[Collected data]
__________
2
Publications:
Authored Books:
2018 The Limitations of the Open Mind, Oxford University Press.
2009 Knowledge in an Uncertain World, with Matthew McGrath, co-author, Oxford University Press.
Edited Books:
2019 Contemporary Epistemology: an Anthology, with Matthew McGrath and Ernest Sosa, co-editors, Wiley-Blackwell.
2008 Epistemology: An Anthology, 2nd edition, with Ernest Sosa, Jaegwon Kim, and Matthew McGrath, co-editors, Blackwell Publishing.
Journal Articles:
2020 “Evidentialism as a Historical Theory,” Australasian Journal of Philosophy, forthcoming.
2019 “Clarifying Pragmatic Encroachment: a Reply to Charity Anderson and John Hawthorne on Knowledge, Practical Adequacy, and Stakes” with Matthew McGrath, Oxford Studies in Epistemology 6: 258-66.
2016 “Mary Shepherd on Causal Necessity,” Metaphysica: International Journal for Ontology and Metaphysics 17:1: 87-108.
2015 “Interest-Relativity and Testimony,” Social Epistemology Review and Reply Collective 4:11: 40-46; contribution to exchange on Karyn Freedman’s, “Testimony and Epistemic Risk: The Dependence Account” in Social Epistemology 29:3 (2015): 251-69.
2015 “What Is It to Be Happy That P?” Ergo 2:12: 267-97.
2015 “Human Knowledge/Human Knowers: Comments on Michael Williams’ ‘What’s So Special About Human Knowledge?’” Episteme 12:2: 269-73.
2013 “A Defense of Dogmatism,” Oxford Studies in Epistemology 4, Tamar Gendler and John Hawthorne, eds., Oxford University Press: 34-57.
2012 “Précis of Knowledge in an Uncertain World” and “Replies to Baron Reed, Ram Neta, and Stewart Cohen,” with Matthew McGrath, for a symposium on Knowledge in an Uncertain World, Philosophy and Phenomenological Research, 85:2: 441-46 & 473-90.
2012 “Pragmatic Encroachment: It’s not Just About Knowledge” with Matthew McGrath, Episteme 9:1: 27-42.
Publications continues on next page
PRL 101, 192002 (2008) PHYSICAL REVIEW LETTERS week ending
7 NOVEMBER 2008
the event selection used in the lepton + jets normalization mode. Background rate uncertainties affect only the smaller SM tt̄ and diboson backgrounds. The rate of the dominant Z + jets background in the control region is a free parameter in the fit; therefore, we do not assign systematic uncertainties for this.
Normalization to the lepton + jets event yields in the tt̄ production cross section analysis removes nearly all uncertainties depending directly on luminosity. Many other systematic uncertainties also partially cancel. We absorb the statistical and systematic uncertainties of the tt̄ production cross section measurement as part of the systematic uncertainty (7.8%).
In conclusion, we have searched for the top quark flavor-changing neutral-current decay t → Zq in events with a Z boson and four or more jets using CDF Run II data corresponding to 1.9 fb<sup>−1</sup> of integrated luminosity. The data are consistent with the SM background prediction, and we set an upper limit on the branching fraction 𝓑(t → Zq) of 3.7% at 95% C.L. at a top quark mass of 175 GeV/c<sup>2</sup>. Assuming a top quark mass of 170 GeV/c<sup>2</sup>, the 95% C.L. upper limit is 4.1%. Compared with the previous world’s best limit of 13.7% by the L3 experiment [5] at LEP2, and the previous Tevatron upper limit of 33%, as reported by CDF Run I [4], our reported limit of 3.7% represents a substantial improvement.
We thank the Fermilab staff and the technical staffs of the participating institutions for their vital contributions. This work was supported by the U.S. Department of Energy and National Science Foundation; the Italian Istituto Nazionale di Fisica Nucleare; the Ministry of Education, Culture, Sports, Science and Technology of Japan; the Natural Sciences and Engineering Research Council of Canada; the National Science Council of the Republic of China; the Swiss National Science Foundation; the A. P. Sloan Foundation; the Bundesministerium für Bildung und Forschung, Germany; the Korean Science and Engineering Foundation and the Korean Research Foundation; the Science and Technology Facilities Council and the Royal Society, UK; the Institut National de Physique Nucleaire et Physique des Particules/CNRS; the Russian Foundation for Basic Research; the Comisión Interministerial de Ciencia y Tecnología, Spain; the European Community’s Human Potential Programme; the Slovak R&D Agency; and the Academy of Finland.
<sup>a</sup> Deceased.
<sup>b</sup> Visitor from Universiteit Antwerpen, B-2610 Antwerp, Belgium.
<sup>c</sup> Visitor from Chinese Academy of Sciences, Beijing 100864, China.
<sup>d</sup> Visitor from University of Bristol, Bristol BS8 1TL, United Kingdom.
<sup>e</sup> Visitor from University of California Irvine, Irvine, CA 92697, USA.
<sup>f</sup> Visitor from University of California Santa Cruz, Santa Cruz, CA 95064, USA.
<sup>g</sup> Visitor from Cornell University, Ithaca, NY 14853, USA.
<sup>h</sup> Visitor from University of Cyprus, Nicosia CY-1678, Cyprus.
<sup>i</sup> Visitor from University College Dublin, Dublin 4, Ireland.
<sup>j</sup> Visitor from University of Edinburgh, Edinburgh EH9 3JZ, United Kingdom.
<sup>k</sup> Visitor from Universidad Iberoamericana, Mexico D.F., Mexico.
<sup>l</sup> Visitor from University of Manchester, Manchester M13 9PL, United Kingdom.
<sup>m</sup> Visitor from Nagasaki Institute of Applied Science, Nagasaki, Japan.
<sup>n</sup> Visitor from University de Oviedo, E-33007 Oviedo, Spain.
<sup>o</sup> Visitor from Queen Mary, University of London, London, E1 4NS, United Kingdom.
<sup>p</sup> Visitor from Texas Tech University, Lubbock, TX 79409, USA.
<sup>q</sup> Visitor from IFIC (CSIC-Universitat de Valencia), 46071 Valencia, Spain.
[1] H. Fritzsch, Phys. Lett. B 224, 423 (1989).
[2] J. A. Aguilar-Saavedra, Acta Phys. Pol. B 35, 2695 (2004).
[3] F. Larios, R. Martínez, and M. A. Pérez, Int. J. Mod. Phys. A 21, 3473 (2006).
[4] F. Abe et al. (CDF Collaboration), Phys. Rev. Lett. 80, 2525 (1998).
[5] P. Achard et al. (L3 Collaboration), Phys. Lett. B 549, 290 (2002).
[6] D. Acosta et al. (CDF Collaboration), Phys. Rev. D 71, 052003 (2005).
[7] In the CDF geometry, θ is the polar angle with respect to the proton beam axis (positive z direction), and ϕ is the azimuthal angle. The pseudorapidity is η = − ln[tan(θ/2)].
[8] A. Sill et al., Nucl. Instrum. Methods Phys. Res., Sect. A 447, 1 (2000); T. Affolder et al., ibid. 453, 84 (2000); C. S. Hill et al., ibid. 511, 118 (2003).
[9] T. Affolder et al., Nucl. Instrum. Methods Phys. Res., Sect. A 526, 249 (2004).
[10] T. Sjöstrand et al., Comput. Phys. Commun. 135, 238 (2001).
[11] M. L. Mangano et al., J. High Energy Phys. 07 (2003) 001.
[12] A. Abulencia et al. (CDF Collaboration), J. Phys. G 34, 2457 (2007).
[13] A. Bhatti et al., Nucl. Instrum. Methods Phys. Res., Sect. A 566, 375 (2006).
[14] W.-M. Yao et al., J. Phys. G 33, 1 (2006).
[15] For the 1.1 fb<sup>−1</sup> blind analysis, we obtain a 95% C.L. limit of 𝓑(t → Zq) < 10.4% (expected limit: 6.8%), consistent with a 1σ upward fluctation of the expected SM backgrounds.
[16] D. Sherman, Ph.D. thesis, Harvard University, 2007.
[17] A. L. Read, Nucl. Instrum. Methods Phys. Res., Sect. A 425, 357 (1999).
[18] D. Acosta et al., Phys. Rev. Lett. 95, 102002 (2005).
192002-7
__________
**Work instruction:** Work out how many lines above have the string "Anthology" in them, and give only the number.

**Result for this task:** 2